Ethical investing
Ethical investing can mean avoiding certain industries, favouring better practices, or seeking measurable impact. The key is to define your values before selecting funds.
Ethical investing has matured. Australians now have access to a wide range of funds that screen, tilt, or target different outcomes, but the labels still vary in honesty and depth.
The work is in defining what ethical actually means to you, then translating that into a portfolio that still does its job.
Why it matters in Australia
Australians can access ethical options through super funds, ETFs, managed funds, and direct portfolios. Coverage and screening rules differ widely.
Fund labels can be misleading, so it is important to look beyond marketing and review actual holdings, screens, fees, and performance expectations before you commit.
What to work through
Decide your values first. Once they are clear, choosing the right fund becomes a matter of due diligence rather than guesswork.
- Write down the industries or practices you want to avoid or support.

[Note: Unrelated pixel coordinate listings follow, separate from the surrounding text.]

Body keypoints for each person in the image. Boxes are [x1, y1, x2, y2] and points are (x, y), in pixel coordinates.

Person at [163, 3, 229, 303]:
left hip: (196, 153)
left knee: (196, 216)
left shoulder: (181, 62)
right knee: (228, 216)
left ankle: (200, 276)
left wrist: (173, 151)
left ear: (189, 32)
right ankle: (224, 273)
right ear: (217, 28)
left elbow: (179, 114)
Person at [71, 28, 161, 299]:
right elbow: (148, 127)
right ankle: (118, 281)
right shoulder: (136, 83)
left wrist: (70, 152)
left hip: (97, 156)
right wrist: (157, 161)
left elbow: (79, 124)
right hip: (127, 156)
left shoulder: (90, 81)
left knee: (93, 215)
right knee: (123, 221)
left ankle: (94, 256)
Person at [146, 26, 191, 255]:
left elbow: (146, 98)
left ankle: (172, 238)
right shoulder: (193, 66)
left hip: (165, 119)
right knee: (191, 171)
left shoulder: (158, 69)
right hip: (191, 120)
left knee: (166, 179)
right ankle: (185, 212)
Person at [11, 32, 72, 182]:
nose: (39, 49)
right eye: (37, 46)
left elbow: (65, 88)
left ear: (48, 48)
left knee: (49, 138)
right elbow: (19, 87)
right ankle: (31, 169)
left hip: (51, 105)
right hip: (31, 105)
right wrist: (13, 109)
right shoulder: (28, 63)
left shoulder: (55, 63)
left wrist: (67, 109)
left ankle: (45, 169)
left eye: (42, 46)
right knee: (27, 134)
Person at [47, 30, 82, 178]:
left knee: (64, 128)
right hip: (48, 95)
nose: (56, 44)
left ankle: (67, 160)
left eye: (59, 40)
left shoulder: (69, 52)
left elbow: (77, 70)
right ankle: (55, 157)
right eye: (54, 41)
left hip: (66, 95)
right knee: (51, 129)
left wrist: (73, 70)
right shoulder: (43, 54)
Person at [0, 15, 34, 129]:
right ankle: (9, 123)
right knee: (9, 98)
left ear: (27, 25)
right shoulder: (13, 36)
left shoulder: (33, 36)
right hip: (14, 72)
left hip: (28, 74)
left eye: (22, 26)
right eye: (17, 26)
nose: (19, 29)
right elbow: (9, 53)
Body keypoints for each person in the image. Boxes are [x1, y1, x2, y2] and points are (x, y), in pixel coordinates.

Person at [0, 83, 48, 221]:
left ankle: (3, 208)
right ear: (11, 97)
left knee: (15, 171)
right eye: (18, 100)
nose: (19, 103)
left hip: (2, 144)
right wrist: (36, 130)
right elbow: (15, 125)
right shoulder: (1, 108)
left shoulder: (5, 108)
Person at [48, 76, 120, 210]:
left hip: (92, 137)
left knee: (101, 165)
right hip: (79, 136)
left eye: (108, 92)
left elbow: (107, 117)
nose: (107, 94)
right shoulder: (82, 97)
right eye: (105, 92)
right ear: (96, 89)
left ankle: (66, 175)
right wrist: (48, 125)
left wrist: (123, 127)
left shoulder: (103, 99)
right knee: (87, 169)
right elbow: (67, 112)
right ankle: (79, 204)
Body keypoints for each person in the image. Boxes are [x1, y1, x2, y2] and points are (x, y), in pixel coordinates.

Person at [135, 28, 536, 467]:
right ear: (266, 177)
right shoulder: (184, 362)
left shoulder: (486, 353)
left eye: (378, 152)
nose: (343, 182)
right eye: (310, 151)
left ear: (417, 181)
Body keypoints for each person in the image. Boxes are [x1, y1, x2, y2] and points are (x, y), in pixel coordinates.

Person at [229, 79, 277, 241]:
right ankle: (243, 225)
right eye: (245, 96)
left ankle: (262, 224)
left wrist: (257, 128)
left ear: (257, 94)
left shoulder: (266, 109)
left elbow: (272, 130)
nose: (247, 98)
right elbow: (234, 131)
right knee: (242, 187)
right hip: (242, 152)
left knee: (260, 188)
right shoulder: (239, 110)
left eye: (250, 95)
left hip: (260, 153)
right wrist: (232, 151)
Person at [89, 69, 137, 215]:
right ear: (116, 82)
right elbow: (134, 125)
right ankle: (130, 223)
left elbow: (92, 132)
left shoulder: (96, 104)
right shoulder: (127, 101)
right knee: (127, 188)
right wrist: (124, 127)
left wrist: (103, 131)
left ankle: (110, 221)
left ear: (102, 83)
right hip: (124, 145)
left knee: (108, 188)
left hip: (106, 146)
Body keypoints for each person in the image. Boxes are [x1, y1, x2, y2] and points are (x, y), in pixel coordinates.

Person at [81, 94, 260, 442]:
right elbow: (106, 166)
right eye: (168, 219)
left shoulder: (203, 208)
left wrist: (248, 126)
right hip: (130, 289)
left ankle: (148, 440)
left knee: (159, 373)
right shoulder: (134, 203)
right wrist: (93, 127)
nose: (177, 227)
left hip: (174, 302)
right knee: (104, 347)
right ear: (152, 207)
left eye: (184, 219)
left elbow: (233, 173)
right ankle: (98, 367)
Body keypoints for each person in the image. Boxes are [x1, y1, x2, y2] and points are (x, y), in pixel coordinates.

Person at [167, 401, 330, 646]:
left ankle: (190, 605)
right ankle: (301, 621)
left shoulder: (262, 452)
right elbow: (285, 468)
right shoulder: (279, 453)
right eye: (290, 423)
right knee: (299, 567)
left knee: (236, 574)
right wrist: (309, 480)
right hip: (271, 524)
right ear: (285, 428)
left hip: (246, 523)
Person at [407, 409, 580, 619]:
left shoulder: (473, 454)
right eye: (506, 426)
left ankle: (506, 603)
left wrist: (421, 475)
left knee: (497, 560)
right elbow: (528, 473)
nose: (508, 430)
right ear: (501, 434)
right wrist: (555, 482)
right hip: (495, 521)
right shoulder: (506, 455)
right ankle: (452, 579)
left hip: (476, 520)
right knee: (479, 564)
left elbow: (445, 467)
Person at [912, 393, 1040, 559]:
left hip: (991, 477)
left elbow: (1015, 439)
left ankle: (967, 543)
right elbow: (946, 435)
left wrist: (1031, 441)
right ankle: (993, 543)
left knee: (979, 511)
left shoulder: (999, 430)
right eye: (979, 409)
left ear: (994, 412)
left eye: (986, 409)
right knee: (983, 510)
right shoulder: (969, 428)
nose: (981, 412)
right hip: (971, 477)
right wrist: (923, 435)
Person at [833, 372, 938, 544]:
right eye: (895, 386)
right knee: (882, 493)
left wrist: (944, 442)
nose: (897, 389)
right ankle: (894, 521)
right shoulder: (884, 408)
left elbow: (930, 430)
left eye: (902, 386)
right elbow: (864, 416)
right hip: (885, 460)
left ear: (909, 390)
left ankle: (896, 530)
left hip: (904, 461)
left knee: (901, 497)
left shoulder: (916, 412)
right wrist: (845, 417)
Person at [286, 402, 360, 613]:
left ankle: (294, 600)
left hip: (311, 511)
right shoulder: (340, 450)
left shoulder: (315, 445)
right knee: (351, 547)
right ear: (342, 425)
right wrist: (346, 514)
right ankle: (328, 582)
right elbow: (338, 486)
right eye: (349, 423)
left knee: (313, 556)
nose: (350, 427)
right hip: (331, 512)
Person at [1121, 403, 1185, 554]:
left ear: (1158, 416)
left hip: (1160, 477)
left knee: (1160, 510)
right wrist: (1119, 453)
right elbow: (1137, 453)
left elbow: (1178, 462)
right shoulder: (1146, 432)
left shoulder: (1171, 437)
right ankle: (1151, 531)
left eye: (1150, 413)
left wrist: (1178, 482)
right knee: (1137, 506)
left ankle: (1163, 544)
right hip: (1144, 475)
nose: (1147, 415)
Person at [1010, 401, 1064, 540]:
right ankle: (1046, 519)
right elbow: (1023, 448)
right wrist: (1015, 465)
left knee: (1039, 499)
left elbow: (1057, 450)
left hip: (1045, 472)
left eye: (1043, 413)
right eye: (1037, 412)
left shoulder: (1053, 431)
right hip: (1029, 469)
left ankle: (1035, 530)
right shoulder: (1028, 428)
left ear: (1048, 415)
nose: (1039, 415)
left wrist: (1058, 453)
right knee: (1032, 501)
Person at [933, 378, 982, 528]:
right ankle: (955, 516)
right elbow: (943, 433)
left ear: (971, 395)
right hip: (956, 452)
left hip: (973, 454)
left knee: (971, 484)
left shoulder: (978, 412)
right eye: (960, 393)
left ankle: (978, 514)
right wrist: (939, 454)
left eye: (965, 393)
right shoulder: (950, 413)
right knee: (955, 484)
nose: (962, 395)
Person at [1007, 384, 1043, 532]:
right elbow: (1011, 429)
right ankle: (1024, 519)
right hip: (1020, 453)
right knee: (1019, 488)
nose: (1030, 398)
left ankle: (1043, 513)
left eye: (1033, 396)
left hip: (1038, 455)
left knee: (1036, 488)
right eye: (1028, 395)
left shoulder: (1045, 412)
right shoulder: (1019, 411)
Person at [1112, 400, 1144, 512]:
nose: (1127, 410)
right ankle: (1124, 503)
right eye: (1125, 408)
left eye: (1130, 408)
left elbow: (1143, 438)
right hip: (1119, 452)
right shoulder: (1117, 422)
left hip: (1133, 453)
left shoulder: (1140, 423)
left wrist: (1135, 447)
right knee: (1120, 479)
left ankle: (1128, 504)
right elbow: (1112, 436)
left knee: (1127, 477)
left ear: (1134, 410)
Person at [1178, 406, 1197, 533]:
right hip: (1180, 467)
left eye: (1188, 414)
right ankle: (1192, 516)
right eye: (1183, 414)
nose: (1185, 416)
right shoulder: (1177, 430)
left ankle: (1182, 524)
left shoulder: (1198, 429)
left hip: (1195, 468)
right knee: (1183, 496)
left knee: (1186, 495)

- Check actual holdings rather than relying on the fund name.
- Compare fees, diversification, benchmark, and investment process.
- Decide how much tracking difference you accept for values alignment.
Common traps
Ethical investing carries the same market risks as any other portfolio, plus a few of its own.
- Greenwashing makes a fund look more aligned than it actually is.
- Very narrow screens reduce diversification.
- Values-based investing still carries market risk.
Next steps
Start with super because that is usually the largest pool of money you control.
- Review your super investment option first.
- Compare at least two ethical approaches before switching.
- Document your values filter so future decisions stay consistent.